John Edmund Parry (born February 6, 1946) is a Canadian politician. He served in the Canadian House of Commons from 1984 to 1988, as a member of the New Democratic Party.

History[edit]

Parry was born in London, England, UK. He was educated at Woodford Green in Essex, England, and at the University of Western Ontario in London, Ontario. Parry has a Master of Business Administration degree, and works as a business consultant. Prior to his election to the House of Commons, he served for six years as mayor of Sioux Lookout in Northern Ontario.

He first campaigned for the House of Commons in the 1979 federal election, and finished a close second against Liberal candidate John M. Reid in Kenora—Rainy River. He ran again in the 1980 election, and lost to Reid a second time by only 366 votes.

Parry was finally elected in Kenora-Rainy River to the House of Commons on his third attempt, in the 1984 election. He defeated Progressive Conservative candidate Al Lugli by 620 votes, while Reid finished third amid a national decline in support of the Liberal Party. The Progressive Conservative Party won a landslide majority government, and Parry served for the next four years as an opposition member. In 1987, Parry was one of three New Democratic Party Members of Parliament (MPs) to heckle American President Ronald Reagan during an address by the president to the Canadian House of Commons (Toronto Star, 6 June 2004).

He was defeated in the 1988 election, losing to Liberal candidate Robert Nault by 1,211 votes.

Parry moved to Manitoba in 1993 (Winnipeg Free Press, 5 September 2000). He sought election to the Winnipeg City Council in 1995, but lost to Al Golden in the St. Vital division. He had previously considered campaigning for Mayor of Winnipeg as a candidate of the organization Winnipeg into the '90s (Winnipeg Free Press, 25 June 1995).

He campaigned as the New Democratic Party candidate in St. Boniface in the 2000 federal election, and finished third against Liberal incumbent Ron Duhamel. He contested the same seat in a 2002 by-election, and placed fourth against new Liberal candidate Raymond Simard.

During the early 1990s, Parry testified before a committee of the Ontario legislature on the state of Canada's constitution. He argued that Canadians were correct to reject the Meech Lake Accord, and made a series of recommendations for a future constitutional accord.[1]

As of 2005, Parry works as a business consultant in Saskatoon, Saskatchewan, and serves as committee chair of both the Third Avenue United Church and the Saskatoon Peace Coalition. He sought the NDP nomination for Saskatoon—Wanuskewin for the 2004 federal election, but lost to Priscilla Settee.[2]
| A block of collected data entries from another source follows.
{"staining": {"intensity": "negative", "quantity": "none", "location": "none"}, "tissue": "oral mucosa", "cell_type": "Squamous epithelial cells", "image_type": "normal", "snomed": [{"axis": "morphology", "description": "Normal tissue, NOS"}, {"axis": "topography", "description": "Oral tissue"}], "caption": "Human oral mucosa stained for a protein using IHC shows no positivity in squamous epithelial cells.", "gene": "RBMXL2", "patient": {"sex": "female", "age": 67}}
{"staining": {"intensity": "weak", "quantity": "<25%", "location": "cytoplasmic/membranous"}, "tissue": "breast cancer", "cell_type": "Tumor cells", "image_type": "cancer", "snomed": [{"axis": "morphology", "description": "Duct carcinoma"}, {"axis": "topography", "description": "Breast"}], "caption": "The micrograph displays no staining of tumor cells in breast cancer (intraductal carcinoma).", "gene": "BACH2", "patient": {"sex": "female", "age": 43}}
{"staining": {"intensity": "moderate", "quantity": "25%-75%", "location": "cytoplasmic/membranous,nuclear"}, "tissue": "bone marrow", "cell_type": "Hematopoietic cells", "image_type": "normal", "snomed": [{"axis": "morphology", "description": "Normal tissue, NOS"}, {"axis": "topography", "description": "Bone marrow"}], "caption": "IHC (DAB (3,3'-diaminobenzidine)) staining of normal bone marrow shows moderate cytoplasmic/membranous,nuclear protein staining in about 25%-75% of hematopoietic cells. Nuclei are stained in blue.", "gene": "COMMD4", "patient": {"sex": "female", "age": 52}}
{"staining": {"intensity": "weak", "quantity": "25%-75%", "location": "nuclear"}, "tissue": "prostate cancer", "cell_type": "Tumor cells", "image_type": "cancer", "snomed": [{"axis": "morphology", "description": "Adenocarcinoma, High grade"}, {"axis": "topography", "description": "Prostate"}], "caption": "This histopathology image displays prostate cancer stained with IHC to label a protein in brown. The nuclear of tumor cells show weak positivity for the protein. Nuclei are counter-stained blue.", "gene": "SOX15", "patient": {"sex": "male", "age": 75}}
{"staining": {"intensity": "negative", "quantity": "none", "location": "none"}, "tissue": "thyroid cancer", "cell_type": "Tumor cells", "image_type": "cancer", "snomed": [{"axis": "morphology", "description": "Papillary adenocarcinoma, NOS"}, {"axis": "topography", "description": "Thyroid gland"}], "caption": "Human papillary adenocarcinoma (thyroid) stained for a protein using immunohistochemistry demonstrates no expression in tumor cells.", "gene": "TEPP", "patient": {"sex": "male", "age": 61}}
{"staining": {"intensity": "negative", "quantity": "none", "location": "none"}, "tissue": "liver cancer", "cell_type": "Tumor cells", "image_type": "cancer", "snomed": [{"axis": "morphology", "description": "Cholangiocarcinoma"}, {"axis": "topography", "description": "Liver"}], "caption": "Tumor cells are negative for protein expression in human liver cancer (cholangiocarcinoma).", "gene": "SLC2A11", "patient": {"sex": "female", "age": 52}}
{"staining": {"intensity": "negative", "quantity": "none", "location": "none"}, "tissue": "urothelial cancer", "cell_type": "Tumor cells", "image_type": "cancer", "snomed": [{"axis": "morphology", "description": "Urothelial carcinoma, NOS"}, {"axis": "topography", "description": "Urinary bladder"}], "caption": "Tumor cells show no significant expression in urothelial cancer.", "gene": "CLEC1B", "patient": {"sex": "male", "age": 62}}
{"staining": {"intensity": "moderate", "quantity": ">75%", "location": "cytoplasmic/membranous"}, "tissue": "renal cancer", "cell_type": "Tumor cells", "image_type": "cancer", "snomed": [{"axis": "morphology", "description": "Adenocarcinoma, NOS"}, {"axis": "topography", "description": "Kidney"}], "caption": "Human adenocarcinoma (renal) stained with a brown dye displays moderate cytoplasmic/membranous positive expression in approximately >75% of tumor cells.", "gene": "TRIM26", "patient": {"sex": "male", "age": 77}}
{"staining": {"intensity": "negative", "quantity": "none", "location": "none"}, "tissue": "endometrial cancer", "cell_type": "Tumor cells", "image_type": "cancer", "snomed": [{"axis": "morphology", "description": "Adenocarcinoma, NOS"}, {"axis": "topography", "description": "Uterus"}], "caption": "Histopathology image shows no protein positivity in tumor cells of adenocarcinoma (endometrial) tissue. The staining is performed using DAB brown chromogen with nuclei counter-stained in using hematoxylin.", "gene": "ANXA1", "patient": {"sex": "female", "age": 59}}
He was nominated as the NDP candidate for Saskatoon—Wanuskewin in 2005, but when the election was delayed until 2006 he resigned his nomination when offered a position in Swift Current, and Jim Maddin was chosen as his replacement.

Parry returned to Saskatoon later in 2006 and embarked on a career managing NGOs. He held three Executive Directorships before retirement in 2010. He was again nominated to contest Saskatoon—Wanuskewin; the General Election came in 2011 and he finished second, despite polling the highest vote ever there for the NDP.